▶ **TASK PROMPT**
Retype the records in full, exactly as they stand.

**** SUPPLIED MATERIAL ****

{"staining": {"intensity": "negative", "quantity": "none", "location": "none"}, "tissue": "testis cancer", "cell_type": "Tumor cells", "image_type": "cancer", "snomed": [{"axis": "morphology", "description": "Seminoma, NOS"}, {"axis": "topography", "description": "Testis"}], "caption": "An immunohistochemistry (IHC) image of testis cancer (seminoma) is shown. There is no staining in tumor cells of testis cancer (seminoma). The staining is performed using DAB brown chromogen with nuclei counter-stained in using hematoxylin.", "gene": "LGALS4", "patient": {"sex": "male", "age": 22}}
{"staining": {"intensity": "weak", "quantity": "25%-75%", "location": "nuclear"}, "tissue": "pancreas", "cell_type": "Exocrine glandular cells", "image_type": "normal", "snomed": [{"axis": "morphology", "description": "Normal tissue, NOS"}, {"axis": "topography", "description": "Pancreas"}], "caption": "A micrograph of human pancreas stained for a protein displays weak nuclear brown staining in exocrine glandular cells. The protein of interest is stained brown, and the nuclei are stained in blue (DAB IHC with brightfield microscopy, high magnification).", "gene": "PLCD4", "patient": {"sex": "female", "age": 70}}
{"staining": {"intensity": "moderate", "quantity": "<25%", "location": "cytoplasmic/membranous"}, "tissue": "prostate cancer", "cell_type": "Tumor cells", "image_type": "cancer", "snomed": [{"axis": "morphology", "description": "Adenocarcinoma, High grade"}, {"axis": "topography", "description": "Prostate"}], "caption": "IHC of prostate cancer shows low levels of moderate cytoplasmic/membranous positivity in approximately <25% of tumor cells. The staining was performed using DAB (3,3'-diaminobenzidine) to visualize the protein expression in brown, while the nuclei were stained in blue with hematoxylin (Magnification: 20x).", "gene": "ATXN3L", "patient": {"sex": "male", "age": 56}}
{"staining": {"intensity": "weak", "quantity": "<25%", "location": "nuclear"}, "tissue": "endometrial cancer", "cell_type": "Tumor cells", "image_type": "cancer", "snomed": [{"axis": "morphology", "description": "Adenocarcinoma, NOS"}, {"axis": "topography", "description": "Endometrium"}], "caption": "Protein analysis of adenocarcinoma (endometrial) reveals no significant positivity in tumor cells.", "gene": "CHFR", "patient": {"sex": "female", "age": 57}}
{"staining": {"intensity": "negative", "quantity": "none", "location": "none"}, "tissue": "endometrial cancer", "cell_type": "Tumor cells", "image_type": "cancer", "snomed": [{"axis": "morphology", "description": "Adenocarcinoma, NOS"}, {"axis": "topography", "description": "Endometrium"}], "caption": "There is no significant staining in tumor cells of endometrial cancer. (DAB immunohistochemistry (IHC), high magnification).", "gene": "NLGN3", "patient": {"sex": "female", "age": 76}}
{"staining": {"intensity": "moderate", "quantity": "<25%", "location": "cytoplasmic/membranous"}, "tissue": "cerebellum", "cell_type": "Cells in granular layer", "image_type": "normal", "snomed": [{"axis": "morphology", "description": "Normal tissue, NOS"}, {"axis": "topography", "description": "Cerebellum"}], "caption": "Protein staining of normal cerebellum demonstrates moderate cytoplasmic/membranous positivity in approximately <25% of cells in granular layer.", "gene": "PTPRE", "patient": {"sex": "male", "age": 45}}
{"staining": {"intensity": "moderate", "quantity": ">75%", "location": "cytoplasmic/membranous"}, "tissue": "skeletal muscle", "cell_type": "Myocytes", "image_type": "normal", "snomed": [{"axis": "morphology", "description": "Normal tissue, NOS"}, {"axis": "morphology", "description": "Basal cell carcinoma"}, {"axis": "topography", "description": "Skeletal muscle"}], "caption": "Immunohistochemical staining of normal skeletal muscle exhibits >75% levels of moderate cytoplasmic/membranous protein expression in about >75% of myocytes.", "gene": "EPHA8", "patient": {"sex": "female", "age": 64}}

****

▶ **REPLY**
{"staining": {"intensity": "negative", "quantity": "none", "location": "none"}, "tissue": "testis cancer", "cell_type": "Tumor cells", "image_type": "cancer", "snomed": [{"axis": "morphology", "description": "Seminoma, NOS"}, {"axis": "topography", "description": "Testis"}], "caption": "An immunohistochemistry (IHC) image of testis cancer (seminoma) is shown. There is no staining in tumor cells of testis cancer (seminoma). The staining is performed using DAB brown chromogen with nuclei counter-stained in using hematoxylin.", "gene": "LGALS4", "patient": {"sex": "male", "age": 22}}
{"staining": {"intensity": "weak", "quantity": "25%-75%", "location": "nuclear"}, "tissue": "pancreas", "cell_type": "Exocrine glandular cells", "image_type": "normal", "snomed": [{"axis": "morphology", "description": "Normal tissue, NOS"}, {"axis": "topography", "description": "Pancreas"}], "caption": "A micrograph of human pancreas stained for a protein displays weak nuclear brown staining in exocrine glandular cells. The protein of interest is stained brown, and the nuclei are stained in blue (DAB IHC with brightfield microscopy, high magnification).", "gene": "PLCD4", "patient": {"sex": "female", "age": 70}}
{"staining": {"intensity": "moderate", "quantity": "<25%", "location": "cytoplasmic/membranous"}, "tissue": "prostate cancer", "cell_type": "Tumor cells", "image_type": "cancer", "snomed": [{"axis": "morphology", "description": "Adenocarcinoma, High grade"}, {"axis": "topography", "description": "Prostate"}], "caption": "IHC of prostate cancer shows low levels of moderate cytoplasmic/membranous positivity in approximately <25% of tumor cells. The staining was performed using DAB (3,3'-diaminobenzidine) to visualize the protein expression in brown, while the nuclei were stained in blue with hematoxylin (Magnification: 20x).", "gene": "ATXN3L", "patient": {"sex": "male", "age": 56}}
{"staining": {"intensity": "weak", "quantity": "<25%", "location": "nuclear"}, "tissue": "endometrial cancer", "cell_type": "Tumor cells", "image_type": "cancer", "snomed": [{"axis": "morphology", "description": "Adenocarcinoma, NOS"}, {"axis": "topography", "description": "Endometrium"}], "caption": "Protein analysis of adenocarcinoma (endometrial) reveals no significant positivity in tumor cells.", "gene": "CHFR", "patient": {"sex": "female", "age": 57}}
{"staining": {"intensity": "negative", "quantity": "none", "location": "none"}, "tissue": "endometrial cancer", "cell_type": "Tumor cells", "image_type": "cancer", "snomed": [{"axis": "morphology", "description": "Adenocarcinoma, NOS"}, {"axis": "topography", "description": "Endometrium"}], "caption": "There is no significant staining in tumor cells of endometrial cancer. (DAB immunohistochemistry (IHC), high magnification).", "gene": "NLGN3", "patient": {"sex": "female", "age": 76}}
{"staining": {"intensity": "moderate", "quantity": "<25%", "location": "cytoplasmic/membranous"}, "tissue": "cerebellum", "cell_type": "Cells in granular layer", "image_type": "normal", "snomed": [{"axis": "morphology", "description": "Normal tissue, NOS"}, {"axis": "topography", "description": "Cerebellum"}], "caption": "Protein staining of normal cerebellum demonstrates moderate cytoplasmic/membranous positivity in approximately <25% of cells in granular layer.", "gene": "PTPRE", "patient": {"sex": "male", "age": 45}}
{"staining": {"intensity": "moderate", "quantity": ">75%", "location": "cytoplasmic/membranous"}, "tissue": "skeletal muscle", "cell_type": "Myocytes", "image_type": "normal", "snomed": [{"axis": "morphology", "description": "Normal tissue, NOS"}, {"axis": "morphology", "description": "Basal cell carcinoma"}, {"axis": "topography", "description": "Skeletal muscle"}], "caption": "Immunohistochemical staining of normal skeletal muscle exhibits >75% levels of moderate cytoplasmic/membranous protein expression in about >75% of myocytes.", "gene": "EPHA8", "patient": {"sex": "female", "age": 64}}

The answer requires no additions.